The easiest way to achieve a performance boost is to switch to a 64bit system. TPS are doubled. On our 64bit system, thanks to the use of a version of OpenSSL with the appropriate support, AES-NI, a CPU extension to improve the speed of AES encryption/decryption, is enabled. Remaining tests are done with a 64bit system.

stud vs nginx, 64bit

Ciphers and key sizes

In our tests, the influence of ciphers is minimal. There is almost no difference between AES256 and AES128. Using RC4 adds some latency. The use of AES-NI may have helped to avoid this latency for AES.

On the other hand, using a 2048bit key size has a huge performance hit. TPS are divided by 5.

stud: cipher suites and key sizes

Session cache

The last thing to check is the influence of SSL session reuse. Since we are on a local network, we see only one of the positive effects of session reuse: better TPS because of reduced CPU usages. If there was a latency penalty, we should also have seen better TPS thanks to the removed round-trip.

stud: session reuse

This plot also explains why stud performances fall after the maximum: because of the failed transactions, the session cache is not as efficient. This phenomenon does not exist when session reuse is not enabled.

Conclusion

Here is a summary of the maximum TPS reached during the benchmark (with an average response time below 100ms). Our control use case is the following: 64bit, 6 cores, AES128, SHA1, 1024bit key, 4 requests into the same SSL session.

Context nginx 1.0.5 stunnel 4.41 stud 0.1 (patched)
1 core, 32bit 512 TPS 503 TPS 766 TPS
2 cores, 32bit 599 TPS - -
32bit 804 TPS 501 TPS 4251 TPS
- 1799 TPS - 9000 TPS
AES256 - - 8880 TPS
RC4-MD5 - - 7370 TPS
2048bit - - 1643 TPS
no session reuse - - 5844 TPS
80 requests per SSL session - - 10797 TPS

Therefore, stud in our control scenario is able to sustain 1500 TPS per core. It seems to be the best current option for a SSL termination. It is not available in Debian yet, but I intend to package it.

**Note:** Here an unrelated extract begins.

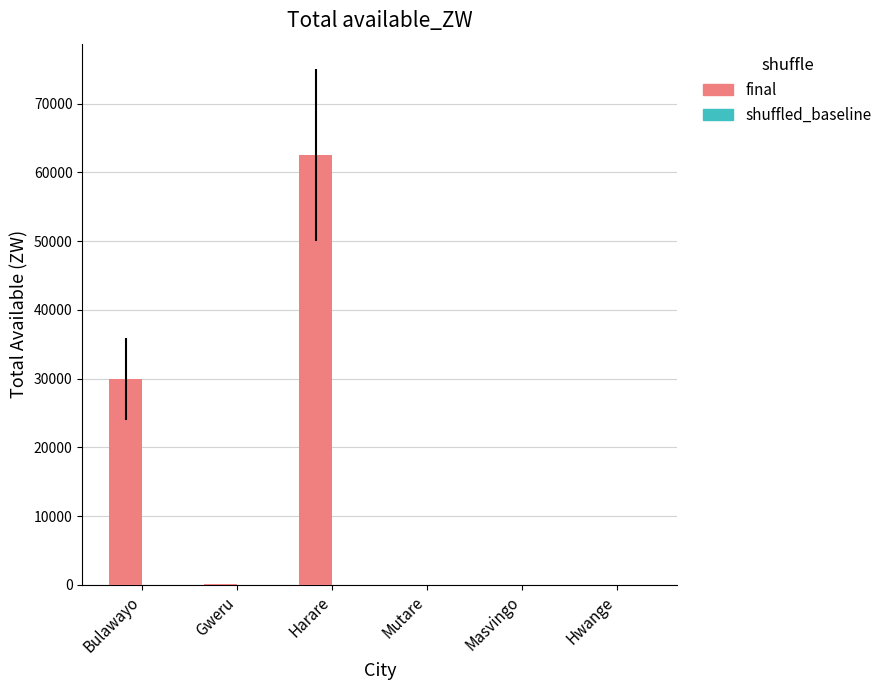

What value does the data have at Harare?

62490.4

Here is how stud is invoked:

# ulimit -n 100000
# stud  -n 2 -f 172.31.200.15,443 -b 127.0.0.1,80 -c ALL \
>   -B 1000 -C 20000 --write-proxy \
>   =(cat server1024.crt server1024.key dhe1024)

You may also want to look at HAProxy configuration, nginx configuration and stunnel configuration.

UPDATED: More benchmarks are available in the second part. Keep reading!


  1. In fact, stunnel also has simple round-robin load balancing by specifying connect multiple times in the configuration.